Wednesday, October 13, 2010

Update March 6, 2007

So, I went to the retreat this weekend. It was difficult at first...all of the pregnant women and babies were hard to see. But it was encouraging to see old friends who've been praying for me- to receive love, hugs, tears, encouragement. I met many other women, many who have gone through similar circumstances. It was truly a blessing. Of course, any Above Rubies retreat you walk away from you will be blessed. It is always a treat to hear Nancy's teaching. I feel such peace since I have walked away from there this weekend. Sure, I still have my sad moments when I think about how I won't hold my baby in my arms this side of heaven. But the peace that the Lord has given me is amazing. I cannot even describe it. I was really worried that I would struggle this week, with Zach going back to work. I wondered how I would function and pick up schooling again. But, I have overcome with the Lord. I have some moments when I lose it too easily with the kids, but I have moments like that anyways. So, we began school again, I cleaned my house again and life seems almost 'normal'.

One of the women that I met was in a similar situation. She had three children, then two miscarriages. She was there with her 11 week old daughter named Miracle. When you have miscarriages (especially more than one) you often wonder, "Will I be able to carry a child full-term?". It was amazing to see Miracle!
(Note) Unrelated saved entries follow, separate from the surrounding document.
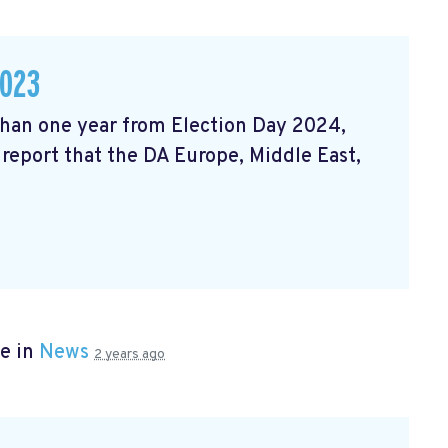
2023
 than one year from Election Day 2024,
 report that the DA Europe, Middle East,
e in
News
2 years ago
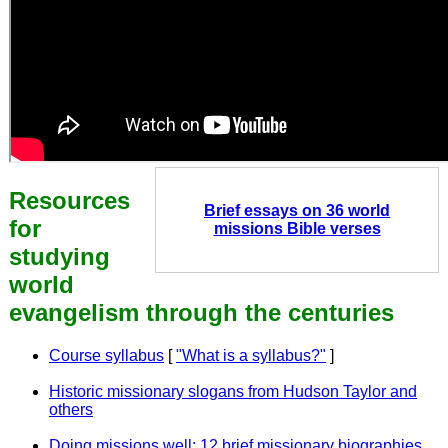
Resources
Brief essays on 36 world
for
missions Bible verses
studying
world
evangelism through the centuries
Course syllabus
[
"What is a syllabus?"
]
Historic missionary slogans from Hudson Taylor and
others
Doing missions well: 12 brief missionary biographies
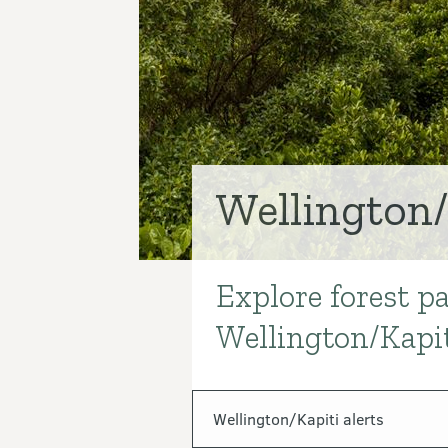
Wellington/
Explore forest pa
Introduction
Wellington/Kapit
In this section
Wellington/Kapiti alerts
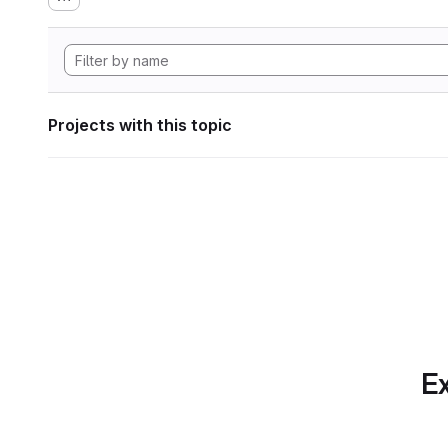
Projects with this topic
Ex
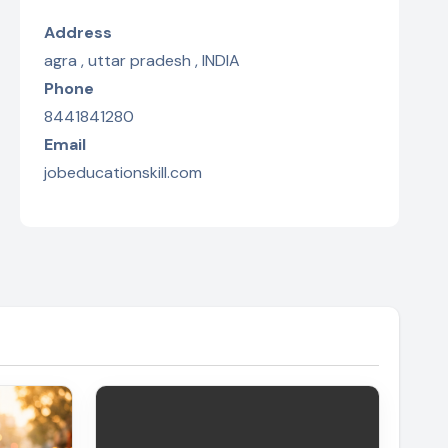
Address
agra , uttar pradesh , INDIA
Phone
8441841280
Email
jobeducationskill.com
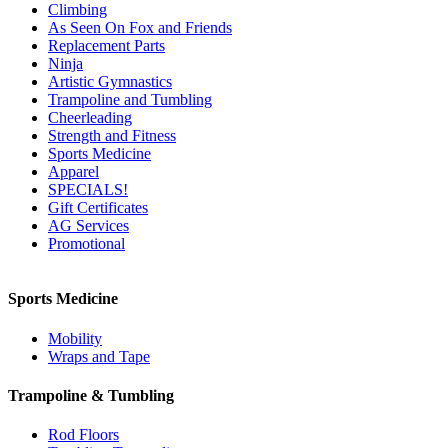
Climbing
As Seen On Fox and Friends
Replacement Parts
Ninja
Artistic Gymnastics
Trampoline and Tumbling
Cheerleading
Strength and Fitness
Sports Medicine
Apparel
SPECIALS!
Gift Certificates
AG Services
Promotional
Sports Medicine
Mobility
Wraps and Tape
Trampoline & Tumbling
Rod Floors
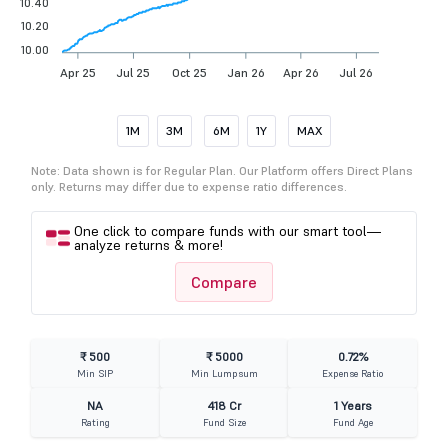
10.40
10.20
10.00
Apr 25
Jul 25
Oct 25
Jan 26
Apr 26
Jul 26
1M
3M
6M
1Y
MAX
Note: Data shown is for Regular Plan. Our Platform offers Direct Plans
only. Returns may differ due to expense ratio differences.
One click to compare funds with our smart tool—
analyze returns & more!
Compare
₹ 500
₹ 5000
0.72%
Min SIP
Min Lumpsum
Expense Ratio
NA
418 Cr
1 Years
Rating
Fund Size
Fund Age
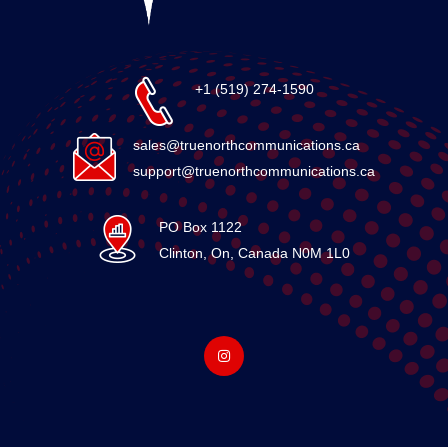
+1 (519) 274-1590
sales@truenorthcommunications.ca
support@truenorthcommunications.ca
PO Box 1122
Clinton, On, Canada N0M 1L0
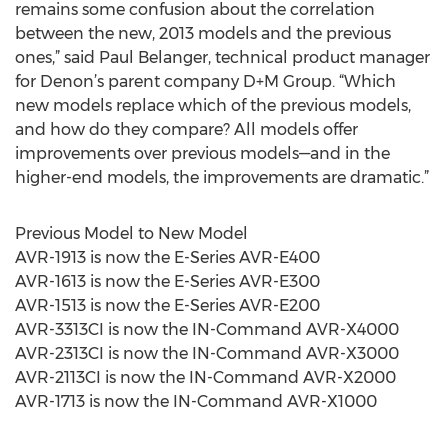
remains some confusion about the correlation
between the new, 2013 models and the previous
ones,” said Paul Belanger, technical product manager
for Denon’s parent company D+M Group. “Which
new models replace which of the previous models,
and how do they compare? All models offer
improvements over previous models—and in the
higher-end models, the improvements are dramatic.”
Previous Model to New Model
AVR-1913 is now the E-Series AVR-E400
AVR-1613 is now the E-Series AVR-E300
AVR-1513 is now the E-Series AVR-E200
AVR-3313CI is now the IN-Command AVR-X4000
AVR-2313CI is now the IN-Command AVR-X3000
AVR-2113CI is now the IN-Command AVR-X2000
AVR-1713 is now the IN-Command AVR-X1000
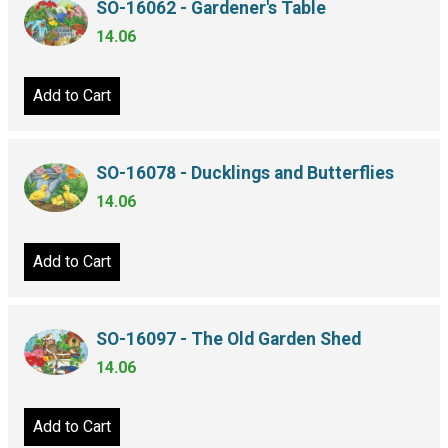
SO-16062 - Gardener's Table
14.06
Add to Cart
SO-16078 - Ducklings and Butterflies
14.06
Add to Cart
SO-16097 - The Old Garden Shed
14.06
Add to Cart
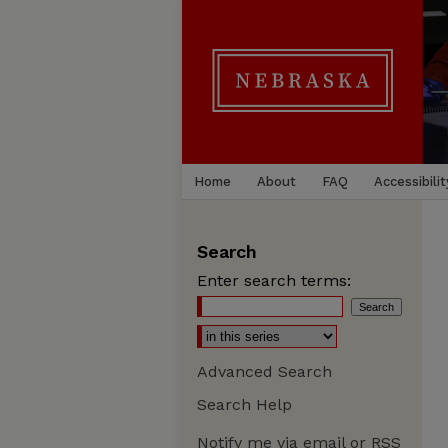
Home
About
FAQ
Accessibilit
Search
Enter search terms:
Advanced Search
Search Help
Notify me via email or
RSS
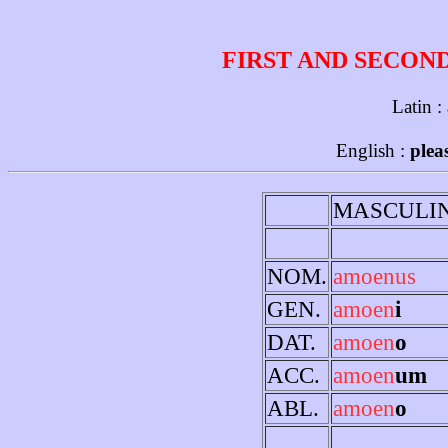
FIRST AND SECON
Latin :
English :
plea
MASCULI
NOM.
amoenus
GEN.
amoen
i
DAT.
amoen
o
ACC.
amoen
um
ABL.
amoen
o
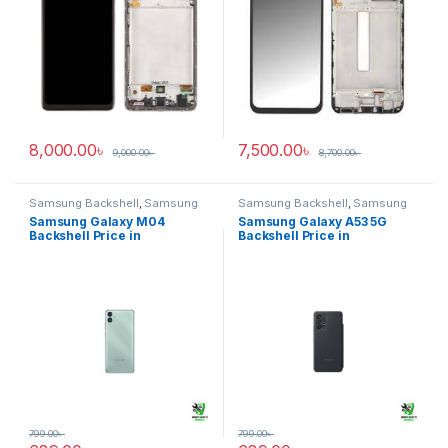
8,000.00
৳
7,500.00
৳
9,000.00
৳
8,700.00
৳
Samsung Backshell
,
Samsung
Samsung Backshell
,
Samsung
Galaxy M04
Galaxy A53 5G
Samsung Galaxy M04
Samsung Galaxy A53 5G
Backshell Price in
Backshell Price in
Bangladesh
Bangladesh
799.00
৳
799.00
৳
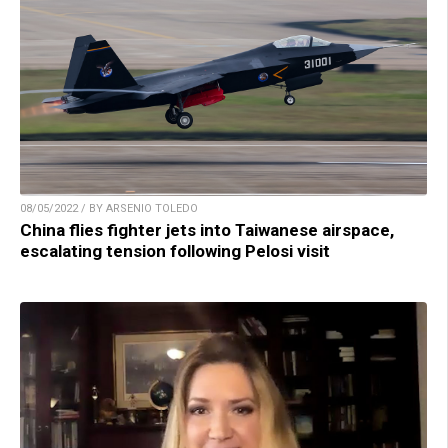
08/05/2022 / BY ARSENIO TOLEDO
China flies fighter jets into Taiwanese airspace,
escalating tension following Pelosi visit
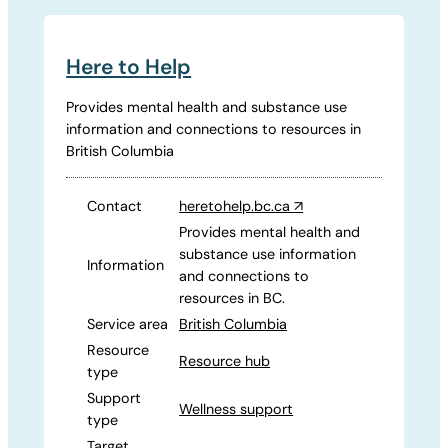
Here to Help
Provides mental health and substance use
information and connections to resources in
British Columbia
Contact
heretohelp.bc.ca
↗
Provides mental health and
substance use information
Information
and connections to
resources in BC.
Service area
British Columbia
Resource
Resource hub
type
Support
Wellness support
type
Target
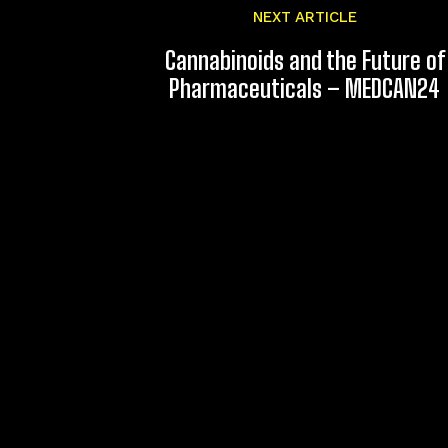
NEXT ARTICLE
Cannabinoids and the Future of
Pharmaceuticals – MEDCAN24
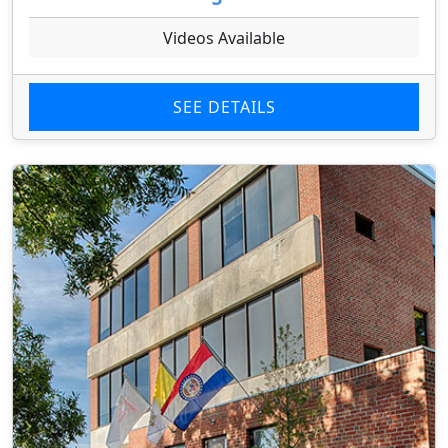
Videos Available
SEE DETAILS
I was able to hold her, and while the tears poured down I was not only comforted by my new friend, but I could just feel healing taking place in my heart. I thought how one day I too will hold my own miracle in my arms.

I thought maybe Sunday was going to be the day that something happened. I really began to bleed more than I have since this started. I was a bit concerned I wouldn't make it home in time if the time were to come to deliver my little one. I think it was with the walking I was doing and all of the water I was drinking. But on Monday the bleeding lessened once again. I talked to a midwife there and she gave me some information. This weekend I may do an orange juice/Castor oil mix to try to speed things up. I can't go on forever carrying this baby. It is weird walking around thinking that I have a dead baby inside, ya know?

I also met Beth at the retreat. I think she had left a comment on my blog a week or two ago, so I began reading her blog recently and just linked her. It was really neat to meet a fellow blogger!

So there you have an update on me. Through this turmoil, through my tears, through the pain God is and has always been here with me. I serve a faithful God.